Tribunal de commerce de Lisieux, le 5 décembre 2025, n°2025001540

Le tribunal de commerce de Lisieux, statuant le 5 décembre 2025, tranche un litige né de l’exécution d’un contrat d’agencement commercial. Après une procédure d’opposition à injonction de payer et une expertise judiciaire, la juridiction se prononce sur la demande en paiement du solde du prix des travaux. Elle accueille la requête de l’artisan et rejette les défenses du maître de l’ouvrage, condamnant ce dernier au paiement.

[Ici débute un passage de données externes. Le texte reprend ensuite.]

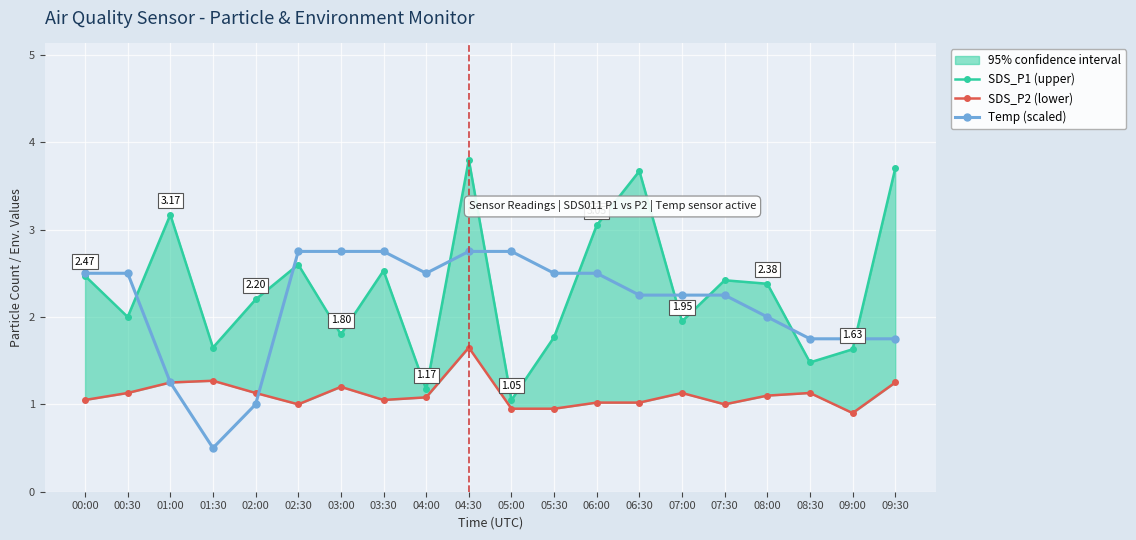

Between 06:00 and 03:00, which is larger?

06:00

La primauté de l’expertise judiciaire dans l’administration de la preuve

L’autorité probante du rapport d’expertise. Le tribunal fonde sa décision sur les constatations détaillées de l’expert judiciaire, dont le rapport fait foi. Les motifs retiennent que les modifications en cours de chantier « proviennent essentiellement des demandes du maître d’ouvrage » et que « les prestations ont été réalisées conformément aux attentes exprimées » (Motifs). L’expertise établit ainsi de manière objective l’origine des suppléments et la conformité des travaux exécutés, écartant les contestations sur le fond.

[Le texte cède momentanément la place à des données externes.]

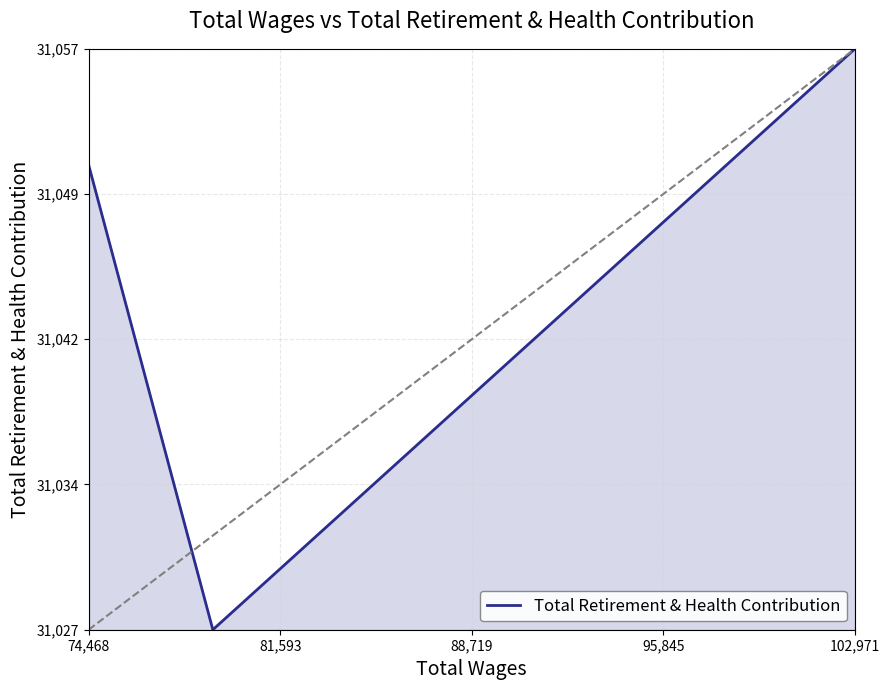

True or false: the data has more than 0 interior local peaks.

True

La prise de possession sans réserve comme acceptation tacite. La solution souligne la valeur juridique de la prise de possession des ouvrages. Le jugement note que « la société MB PRIMEURS a pris possession des lieux sans réserve et exploite le magasin depuis 2022 » (Motifs). Ce comportement vaut acceptation implicite des travaux réalisés, conformément aux principes généraux du droit des contrats, et prive le maître de l’ouvrage de se prévaloir ultérieurement de vices apparents.

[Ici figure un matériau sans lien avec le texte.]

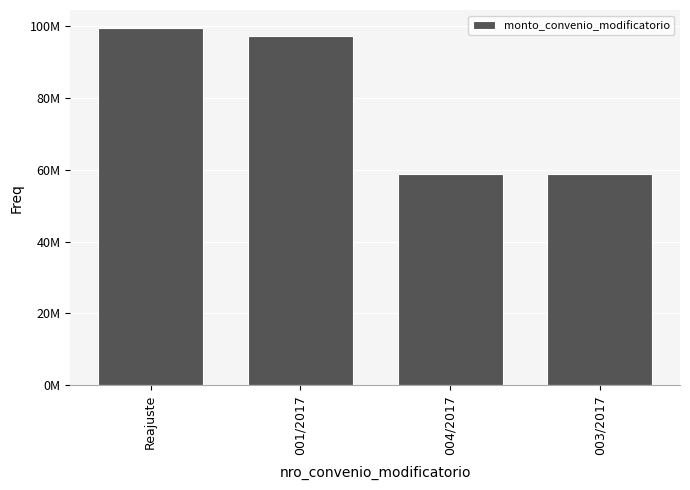

Where is the data nearest to the value 79244543?

001/2017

La détermination du prix par la méthode contractuelle

Le rejet de la méthode au déboursé au profit de la facturation. Le tribunal opère un choix entre deux méthodes d’évaluation proposées par l’expert. Il écarte l’approche au déboursé pour retenir « que l’approche par facturation, subsidiairement invoquée, est la méthode la plus cohérente avec la nature des travaux » (Motifs). Ce raisonnement affirme la supériorité du prix contractuel, même modifié en cours d’exécution, sur une simple reconstitution des coûts.

La fixation du solde dû et le rejet des délais de paiement. Appliquant la méthode retenue, le tribunal calcule le solde restant dû après déduction des acomptes. Il rejette la demande de délais de paiement car le débiteur « ne démontre pas de difficultés avérées » (Motifs). La solution rappelle que les reports de paiement ne sont pas de droit et requièrent la preuve de circonstances particulières justifiant une atténuation des obligations.

La portée de cette décision est double. Elle confirme d’abord l’autorité particulière de l’expertise judiciaire pour trancher les litiges techniques complexes en matière de construction. Elle réaffirme ensuite la force obligatoire du prix convenu entre les parties, y compris ses modifications ultérieures acceptées. Le rejet des délais de paiement souligne la rigueur attendue dans l’exécution des obligations pécuniaires commerciales.

Source : Cour de cassation – Base Open Data « Judilibre » & « Légifrance ».